The two-scale analysis indicates that enrichment does not affect *N* but that it
does increase *S* but only at the coarse scale. The higher productivity sites
had higher \(\beta_S\) indicating that species turnover was higher due to
enrichment. The analysis of *S*<sub>*n*</sub> indicated that this increase in
turnover was due in part to an increase in spatial aggregation in the enriched
tanks. *S*<sub>PIE</sub> indicated that the pattern of evenness particularly in
common species was not changed by enrichment (as we observed in the plots of the
SADs).

```{r, eval = FALSE}
tank_deltaS <- get_delta_stats(tank_mob_in, 'group', ref_level = 'low',
                              inds = 10, log_scale = TRUE, type = 'discrete',
                              n_perm=199) 
```
```{r, echo = FALSE}
load('../vignettes/tank_deltaS.Rdata')
```
```{r, fig.width = 7, fig.height = 6}
plot(tank_deltaS, stat = 'b1')
```

The delta S plot indicates that enrichment increased intra-specific aggregation
which resulted in decreased S, did not influence S via N, and did increase the
size of the species pool which our framework identifies as an SAD effect. We know
from our other analyses that this was not due to large changes in evenness. 

This example is particularly interesting because: 1) there is absolutely no 
density effect, 2) the aggregation effects and SAD effects cancel each other 
out so strongly that a standard analysis of plot *S* indicates no change due to 
enrichment when obviously there are large changes to the community influencing 
richness. 

# References

Chase, J. M. (2010). Stochastic community assembly causes higher biodiversity in more productive environments. Science, 328: 1388-1391.

Chao, A., and L. Jost. 2012. Coverage-based rarefaction and extrapolation: standardizing samples by completeness rather than size. Ecology 93:2533–2547.

Chiu, C.-H., Wang, Y.-T., Walther, B.A. & Chao, A. (2014). An improved nonparametric lower bound of species richness via a modified good-turing frequency formula. Biometrics, 70, 671-682.

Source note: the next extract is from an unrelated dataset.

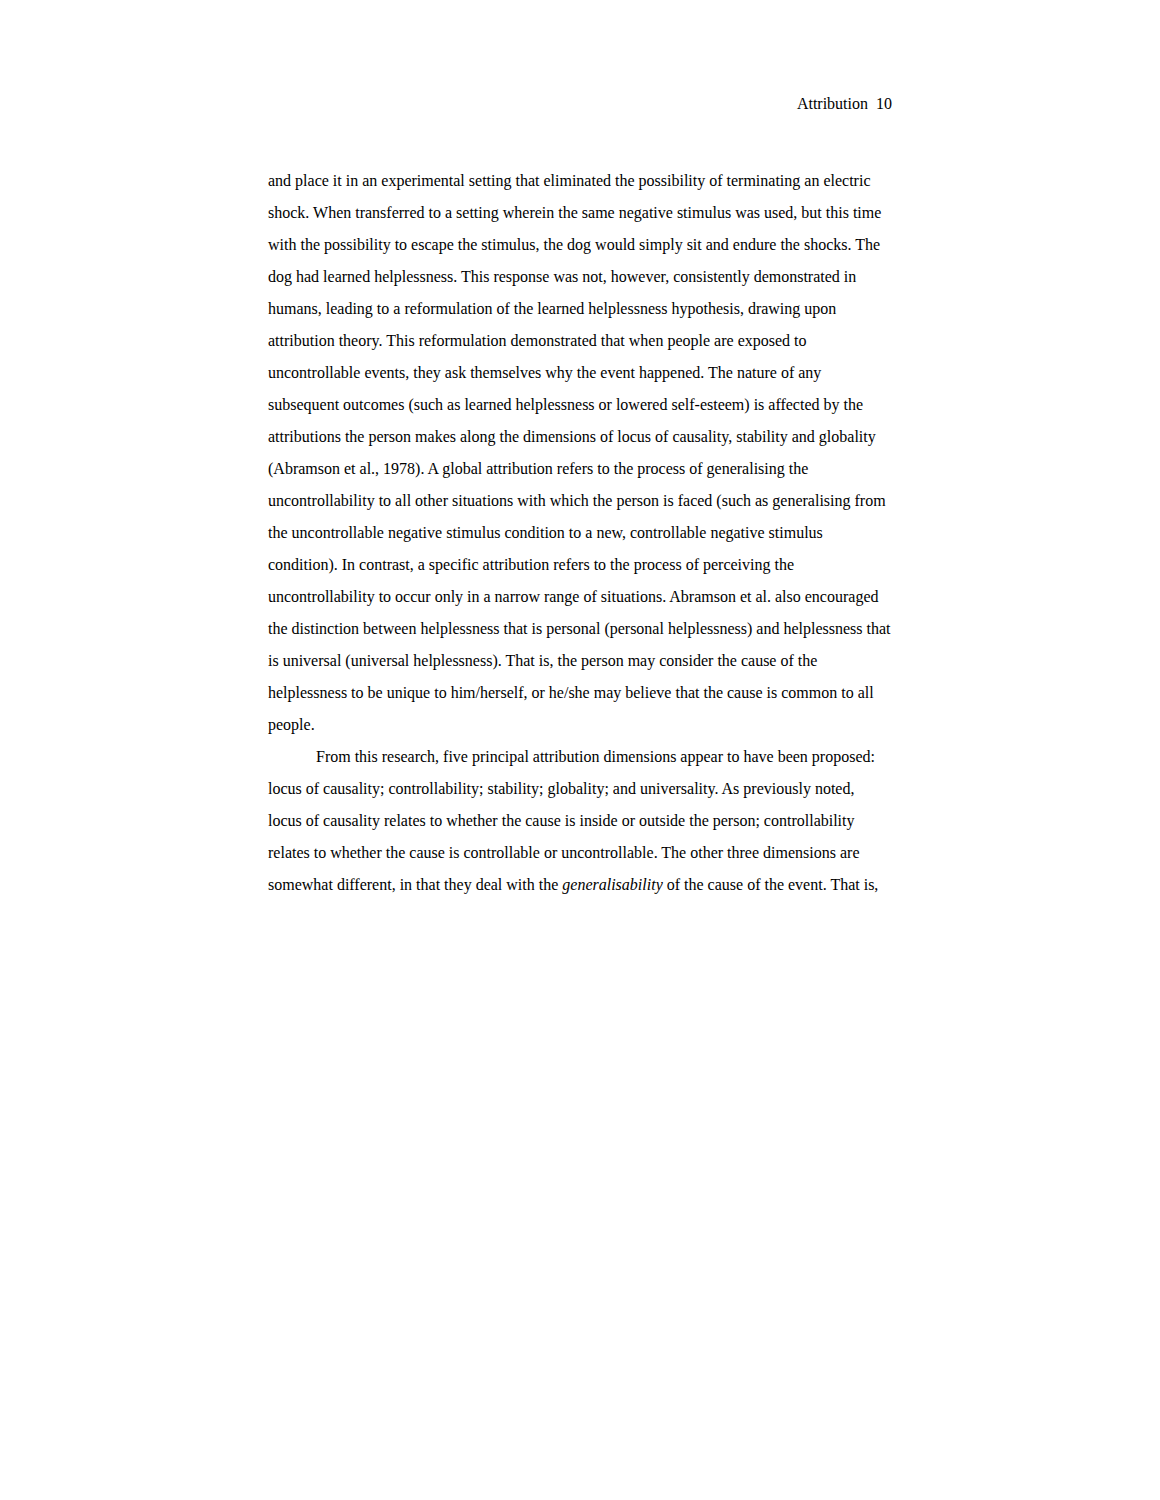Attribution 10
and place it in an experimental setting that eliminated the possibility of terminating an electric shock. When transferred to a setting wherein the same negative stimulus was used, but this time with the possibility to escape the stimulus, the dog would simply sit and endure the shocks. The dog had learned helplessness. This response was not, however, consistently demonstrated in humans, leading to a reformulation of the learned helplessness hypothesis, drawing upon attribution theory. This reformulation demonstrated that when people are exposed to uncontrollable events, they ask themselves why the event happened. The nature of any subsequent outcomes (such as learned helplessness or lowered self-esteem) is affected by the attributions the person makes along the dimensions of locus of causality, stability and globality (Abramson et al., 1978). A global attribution refers to the process of generalising the uncontrollability to all other situations with which the person is faced (such as generalising from the uncontrollable negative stimulus condition to a new, controllable negative stimulus condition). In contrast, a specific attribution refers to the process of perceiving the uncontrollability to occur only in a narrow range of situations. Abramson et al. also encouraged the distinction between helplessness that is personal (personal helplessness) and helplessness that is universal (universal helplessness). That is, the person may consider the cause of the helplessness to be unique to him/herself, or he/she may believe that the cause is common to all people.
From this research, five principal attribution dimensions appear to have been proposed: locus of causality; controllability; stability; globality; and universality. As previously noted, locus of causality relates to whether the cause is inside or outside the person; controllability relates to whether the cause is controllable or uncontrollable. The other three dimensions are somewhat different, in that they deal with the generalisability of the cause of the event. That is,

Gotelli, N.J. & Colwell, R.K. (2001). Quantifying biodiversity: procedures and pitfalls in the measurement and comparison of species richness. Ecology letters, 4, 379–391

Hurlbert, S.H. (1971). The Nonconcept of Species Diversity: A Critique and Alternative Parameters. Ecology, 52, 577–586

Jost, L. (2007). Partitioning Diversity into Independent Alpha and Beta Components. Ecology, 88, 2427-2439.

Myers, J. A., Chase, J. M., Crandall, R. M., & Jiménez, I. (2015). Disturbance alters beta‐diversity but not the relative importance of community assembly mechanisms. Journal of Ecology, 103(5), 1291-1299.

McGlinn, D.J. X. Xiao, F. May, S. Blowes, J. Chase, N. Gotelli, T. Knight, B. McGill, and O. Purschke. 2019. MoB (Measurement of Biodiversity): a method to separate the scale-dependent effects of species abundance distribution, density, and aggregation on diversity change. Methods in Ecology and Evolution. 10:258–269. https://doi.org/10.1111/2041-210X.13102

Powell, K.I., Chase, J.M. & Knight, T.M. (2013). Invasive Plants Have Scale-Dependent Effects on Diversity by Altering Species-Area Relationships. Science, 339, 316–318.